Ulnar nerve gliding is recommended to reduce symptoms of cubital tunnel syndrome. Patients with ulnar nerve gliding should stay away from the holding position. Rather, patients must repeat nerve gliding with the range of movement. There are various ulnar nerve gliding methods, which include elbow flexion, wrist extension, head tilt, and arm flexion.

== Comparisons ==

===Static stretching and dynamic stretching===
Nerve gliding can reduce and strengthen connective tissues resulting in increased hamstring extensibility and passive stiffness. Passive stiffness refers to the resistance elongation that occurs in the joint, tendon, and connective tissue. The acute increase in hamstring extensibility can be seen right after nerve gliding intervention at the maximum range of motion. Nerve glide intervention is found to be slightly more effective than static stretching. The absolute static nerve extensibility was five times greater than the static stretching. While nerve gliding enhances the ability of the hamstring to stretch, the static stretch is more effective in terms of stress relaxation.

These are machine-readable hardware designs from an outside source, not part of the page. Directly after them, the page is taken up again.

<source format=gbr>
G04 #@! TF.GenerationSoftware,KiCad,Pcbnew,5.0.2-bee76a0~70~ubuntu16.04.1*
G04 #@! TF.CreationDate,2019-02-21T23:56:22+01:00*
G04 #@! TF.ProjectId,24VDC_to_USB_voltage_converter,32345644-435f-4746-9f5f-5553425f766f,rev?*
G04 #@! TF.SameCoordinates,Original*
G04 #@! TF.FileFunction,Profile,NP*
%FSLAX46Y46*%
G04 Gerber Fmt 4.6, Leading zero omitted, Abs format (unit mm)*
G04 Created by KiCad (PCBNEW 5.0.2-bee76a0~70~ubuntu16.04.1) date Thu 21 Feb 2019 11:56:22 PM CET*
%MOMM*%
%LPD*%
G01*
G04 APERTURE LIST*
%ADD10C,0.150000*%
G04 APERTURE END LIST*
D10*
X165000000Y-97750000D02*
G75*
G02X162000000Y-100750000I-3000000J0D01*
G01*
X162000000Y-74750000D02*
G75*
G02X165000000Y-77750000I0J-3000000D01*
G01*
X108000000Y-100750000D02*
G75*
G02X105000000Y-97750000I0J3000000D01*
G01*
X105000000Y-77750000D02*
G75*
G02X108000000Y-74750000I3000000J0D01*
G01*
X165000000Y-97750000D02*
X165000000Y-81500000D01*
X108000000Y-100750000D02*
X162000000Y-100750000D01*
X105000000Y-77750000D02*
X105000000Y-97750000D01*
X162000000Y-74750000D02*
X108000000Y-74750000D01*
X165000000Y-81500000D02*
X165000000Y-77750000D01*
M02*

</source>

Unlike static stretching, dynamic stretching shows similar outcomes to nerve gliding exercise. For hamstring flexibility, dynamic stretching targets low extremity muscles, while nerve gliding exercise targets posterior low extremity muscles and neural structures. Although both nerve gliding exercises and dynamic stretching do not lead to huge changes in exercise performance, both stretching methods are essential for pre-exercise stretches to avoid injuries.

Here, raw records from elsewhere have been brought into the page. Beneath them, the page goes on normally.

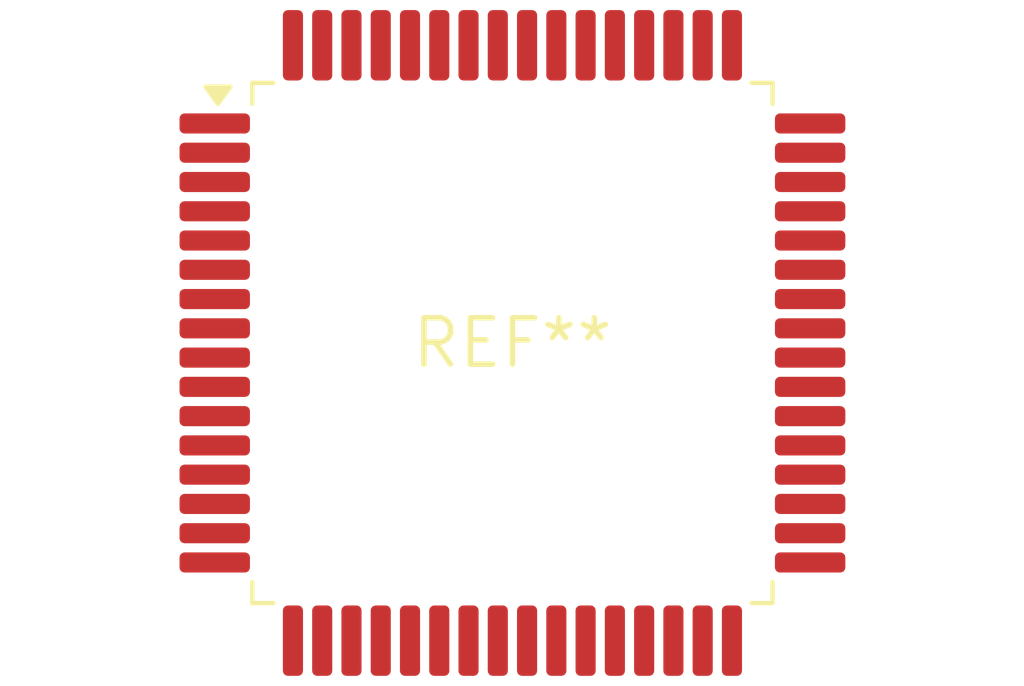
<source format=kicad_pcb>
(kicad_pcb (version 20240108) (generator pcbnew)

  (general
    (thickness 1.6)
  )

  (paper "A4")
  (layers
    (0 "F.Cu" signal)
    (31 "B.Cu" signal)
    (32 "B.Adhes" user "B.Adhesive")
    (33 "F.Adhes" user "F.Adhesive")
    (34 "B.Paste" user)
    (35 "F.Paste" user)
    (36 "B.SilkS" user "B.Silkscreen")
    (37 "F.SilkS" user "F.Silkscreen")
    (38 "B.Mask" user)
    (39 "F.Mask" user)
    (40 "Dwgs.User" user "User.Drawings")
    (41 "Cmts.User" user "User.Comments")
    (42 "Eco1.User" user "User.Eco1")
    (43 "Eco2.User" user "User.Eco2")
    (44 "Edge.Cuts" user)
    (45 "Margin" user)
    (46 "B.CrtYd" user "B.Courtyard")
    (47 "F.CrtYd" user "F.Courtyard")
    (48 "B.Fab" user)
    (49 "F.Fab" user)
    (50 "User.1" user)
    (51 "User.2" user)
    (52 "User.3" user)
    (53 "User.4" user)
    (54 "User.5" user)
    (55 "User.6" user)
    (56 "User.7" user)
    (57 "User.8" user)
    (58 "User.9" user)
  )

  (setup
    (pad_to_mask_clearance 0)
    (pcbplotparams
      (layerselection 0x00010fc_ffffffff)
      (plot_on_all_layers_selection 0x0000000_00000000)
      (disableapertmacros false)
      (usegerberextensions false)
      (usegerberattributes false)
      (usegerberadvancedattributes false)
      (creategerberjobfile false)
      (dashed_line_dash_ratio 12.000000)
      (dashed_line_gap_ratio 3.000000)
      (svgprecision 4)
      (plotframeref false)
      (viasonmask false)
      (mode 1)
      (useauxorigin false)
      (hpglpennumber 1)
      (hpglpenspeed 20)
      (hpglpendiameter 15.000000)
      (dxfpolygonmode false)
      (dxfimperialunits false)
      (dxfusepcbnewfont false)
      (psnegative false)
      (psa4output false)
      (plotreference false)
      (plotvalue false)
      (plotinvisibletext false)
      (sketchpadsonfab false)
      (subtractmaskfromsilk false)
      (outputformat 1)
      (mirror false)
      (drillshape 1)
      (scaleselection 1)
      (outputdirectory "")
    )
  )

  (net 0 "")

  (footprint "PQFP-64_14x14mm_P0.8mm" (layer "F.Cu") (at 0 0))

)

</source>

=== Comparison with laser treatment ===
An alternative treatment option for carpal tunnel syndrome is low-level laser therapy (LLLT). The research shows that there is a statistically significant improvement in both LLLT and nerve gliding exercises. However, the difference in the effectiveness of LLLT and nerve gliding is not considered to replace nerve gliding physiotherapy. Considering the feasibility of those two treatments in terms of machine availability and cost-effectiveness, nerve gliding exercise remains to be prescribed widely.

== Precaution ==
The injured or entrapped nerves are sensitive to external stimuli. Thus, nerve gliding, or nerve flossing, must be stopped, or range of motion (ROM) must be reduced once the patient feels pain. Patients' pain must be checked to avoid further irritation and injuries. Continuous nerve gliding enhances the movement of the joints and faster rehabilitation. If there is no further progress in rehabilitation, patients must see doctors or therapists for correct diagnosis. Nerve gliding exercise is not recommended for acute symptoms and severe damage. These cause pulling of nerve roots, which worsens the symptoms and nerve irritations.
When the nerve glide is exercised by injured athletes, it has been shown to have no side effects on their sports performance. The measurements of sports performance include bilateral hamstring flexibility, vertical jump height, shuttle run, and dash sprint. This physiotherapy is safe when performed with caution (not going through the pains). Sports athletes can incorporate nerve glides in warm-up sessions.